Here are six essentials for collecting, analyzing and using customer feedback in a way that both engages customers and benefits your business:

1)    Make customers feel important. This is critical for getting people to respond to your feedback requests, and for generating helpful information that you can use to make improvements or launch new products and services. In most cases, it’s not necessary to offer “incentives” (also called bribes) for customers to provide honest feedback. Most are willing to do so if approached properly. The key is to make customers feel that you genuinely want to hear what they have to say, value they opinions and will use the information to make improvements that will benefit them as well as others.

2)    Make providing feedback easy, on the customer’s terms. Provide multiple ways for customers to offer their opinions. Don’t limit your efforts to surveys and emails, or old-fashioned feedback forms at checkout. Include a feedback form on your website, and ask for feedback on Facebook and any other social media sites you use. In all cases, keep it simple. At all costs, you must avoid frustrating customers with lengthy forms or confusing questions. And try not to query customers every time you see or connect with them. This leads to feedback fatigue and can cause customers to tune you out permanently.

3)    Pay attention to timing. What you ask is important, sure. But so is WHEN you ask it. Don’t be in a hurry to solicit feedback if your business isn’t really ready to hear or deal with it. It’s helpful to first examine your motivation. If all you are really seeking is approval or a pat on the back, feedback will never help you improve. At times, for some types of businesses, asking for feedback immediately is ideal. But in other cases, it’s best to step back for a bit and do a little self-examination first. Identify what you want to assess and where you would be willing to make changes. And be prepared for opinions that you might not like.

4)    Be both specific and open-ended. Avoid vague questions such as “What do you think?”  Break it down. Ask specifically about customer service, for example, or certain product features. You don’t have to cover everything at once. If you have forms and surveys, design different ones to cover specific topic areas. The time to be “open-ended” is when you are digging for information about what customers really want. In order to find out what customers really want and how they feel, you have to avoid telling them what you want them to tell you.
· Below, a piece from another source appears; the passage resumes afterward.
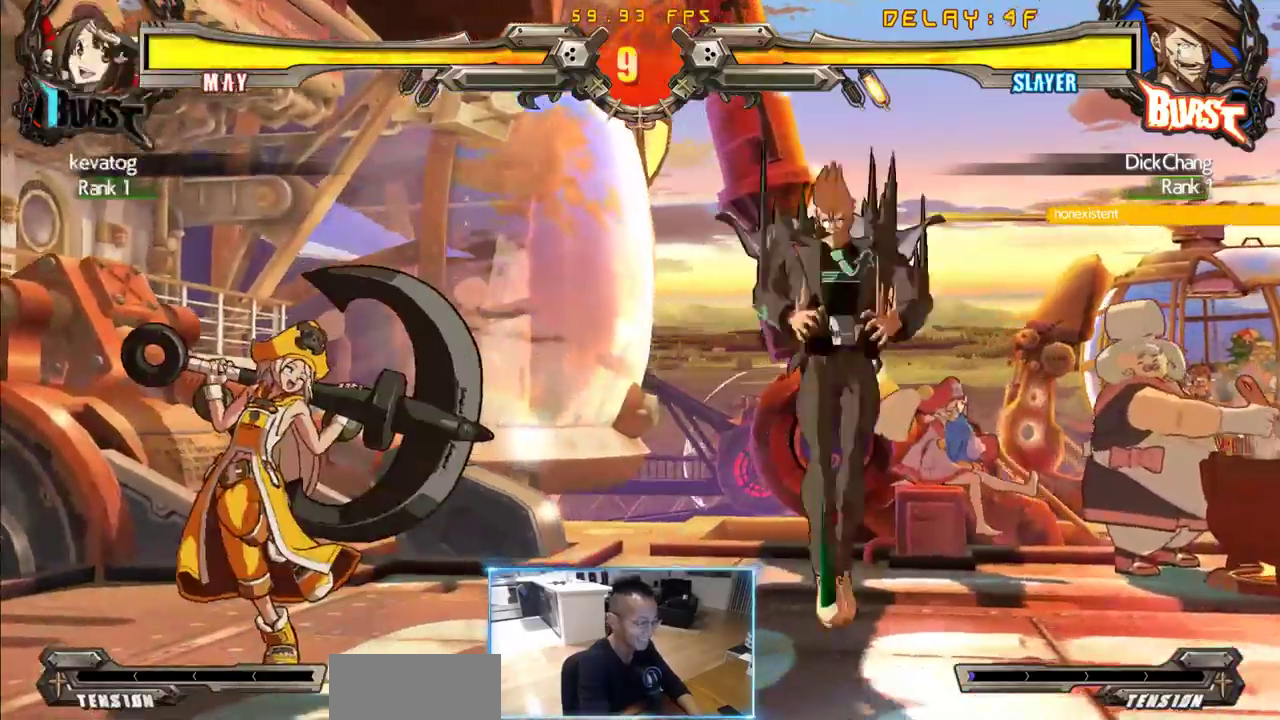
{"dt_ms": 500, "buttons": ["DPAD_DOWN", "DPAD_RIGHT"]}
5)    Leverage your online options. Today there are many low-cost and even free web-based tools and services designed to help small businesses seek customer feedback. These include online surveys (Survey Monkey is a popular choice), web-based feedback forums such as UserVoice (www.uservoice.com) and social media such as Facebook, Google Plus and others. On Facebook, one approach is to simply post a question about some aspect of your product or service and ask for feedback. It’s quick, easy and cheap.

6)    Analyze, respond and act on your feedback.  Always keep in mind that the ultimate goal of your effort to seek feedback is to improve customer satisfaction and grow your business. Take all feedback seriously. Look for trends and common themes in what you hear. By formalizing the process of analyzing and responding to feedback, you elevate its importance as part of your business DNA of listening to customers. Thank customers for the effort they’ve made to provide you with helpful information, and assure them it is both valued and appreciated. When you make changes based on customer feedback, call attention to that fact. This will make it more likely that others will provide feedback in the future.